ART CITIES:London-Marc Quinn
Marc Quinn, almost after 25 years after his notorious first sculpture “Self”, a self-portrait he made in 1991 from his own frozen blood, has become one of the most long-term images of the Young British Artists. His answer in the question if he is bothered when the public don’t like his artworks, is: “Maybe they will in five years. That’s the good thing about art, it lasts”.
By Dimitris Lempesis
Photo: White Cube Gallery Archive
As a result of two years investigation into natural phenomena and our distanced and complex relationship with the environment, he exhibits two new bodies of works “The Toxic Sublime” and “Frozen Waves” under the title “The Toxic Sublime” in the White Cube Gallery. The core of the exhibition are the series of paintings “The Toxic Sublime”, they started as photographs of a sunset that he took while he was at his second home in the Caribbean.
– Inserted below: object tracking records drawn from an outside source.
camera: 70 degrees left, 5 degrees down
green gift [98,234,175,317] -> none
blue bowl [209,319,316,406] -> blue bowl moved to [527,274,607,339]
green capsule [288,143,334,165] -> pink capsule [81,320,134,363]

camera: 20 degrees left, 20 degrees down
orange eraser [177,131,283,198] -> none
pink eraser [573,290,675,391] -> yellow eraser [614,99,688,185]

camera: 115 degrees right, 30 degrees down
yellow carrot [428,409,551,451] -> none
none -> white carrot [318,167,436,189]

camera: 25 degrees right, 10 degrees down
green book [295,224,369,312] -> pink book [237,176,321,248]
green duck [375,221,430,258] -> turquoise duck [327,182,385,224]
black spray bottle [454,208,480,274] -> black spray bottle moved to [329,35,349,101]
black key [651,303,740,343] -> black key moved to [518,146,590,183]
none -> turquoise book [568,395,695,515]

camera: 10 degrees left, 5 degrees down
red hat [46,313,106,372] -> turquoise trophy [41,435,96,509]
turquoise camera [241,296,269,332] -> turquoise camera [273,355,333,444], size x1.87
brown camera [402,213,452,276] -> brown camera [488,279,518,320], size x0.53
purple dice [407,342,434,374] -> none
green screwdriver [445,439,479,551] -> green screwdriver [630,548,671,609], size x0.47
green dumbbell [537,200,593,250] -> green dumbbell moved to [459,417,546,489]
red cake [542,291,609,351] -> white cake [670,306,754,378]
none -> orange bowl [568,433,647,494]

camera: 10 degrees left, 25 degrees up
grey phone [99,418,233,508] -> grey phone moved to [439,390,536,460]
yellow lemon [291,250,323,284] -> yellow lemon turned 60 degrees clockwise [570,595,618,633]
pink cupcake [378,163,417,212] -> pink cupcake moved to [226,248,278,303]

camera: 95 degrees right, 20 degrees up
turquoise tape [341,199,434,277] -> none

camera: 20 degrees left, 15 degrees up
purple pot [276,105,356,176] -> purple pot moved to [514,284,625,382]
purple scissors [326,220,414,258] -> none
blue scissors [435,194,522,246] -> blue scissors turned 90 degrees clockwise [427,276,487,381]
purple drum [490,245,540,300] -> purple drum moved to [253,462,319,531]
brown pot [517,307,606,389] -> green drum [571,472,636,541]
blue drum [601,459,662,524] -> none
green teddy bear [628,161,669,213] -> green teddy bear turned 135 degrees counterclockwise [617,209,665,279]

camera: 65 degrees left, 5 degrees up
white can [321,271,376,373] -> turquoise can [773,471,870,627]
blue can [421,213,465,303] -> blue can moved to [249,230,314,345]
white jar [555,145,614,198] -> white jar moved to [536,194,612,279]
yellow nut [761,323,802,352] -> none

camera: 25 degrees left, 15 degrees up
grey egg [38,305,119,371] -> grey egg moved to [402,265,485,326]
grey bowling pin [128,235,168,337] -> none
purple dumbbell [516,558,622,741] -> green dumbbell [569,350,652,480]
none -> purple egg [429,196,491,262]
The paintings are distorted, three-dimensional seascapes that blur the boundaries between painting and sculpture. After printing the sunset on canvas he applied colors, stuck on tape usually used to mend holes in airplanes and took the canvas outside to grind the impression of drains and pavement onto its surface. Finally, he bonded these degraded seascapes to a sheet of aluminum, which was pummeled and bent out of shape, to create sculptural hybrid objects that not only exhibit the formal elements of classical landscape painting but also are suggestive of something wrecked, as if a pictorial remnant discarded from some kind of physical disaster. According to Quinn, the series is meant as some kind of comment on the way we’ve become divorced from nature and the environment. “Frozen waves” is a new series of seven sculptures derived from sea shells and created through 3D printing. Quinn’s process involved copying, enlarging them to diverse sizes and casting in concrete and stainless steel. They’re based on the shape a shell takes once it has been worn away by the sea. In the moment before they disappear, all fragments of shells end up in a similar form, an arch that looks like a wave, as though an unwitting self-portrait by nature. The results appear like a sculpture of a wave or an ancient ruin, is a reminder that the forces that shape nature are more powerful and will last longer than us.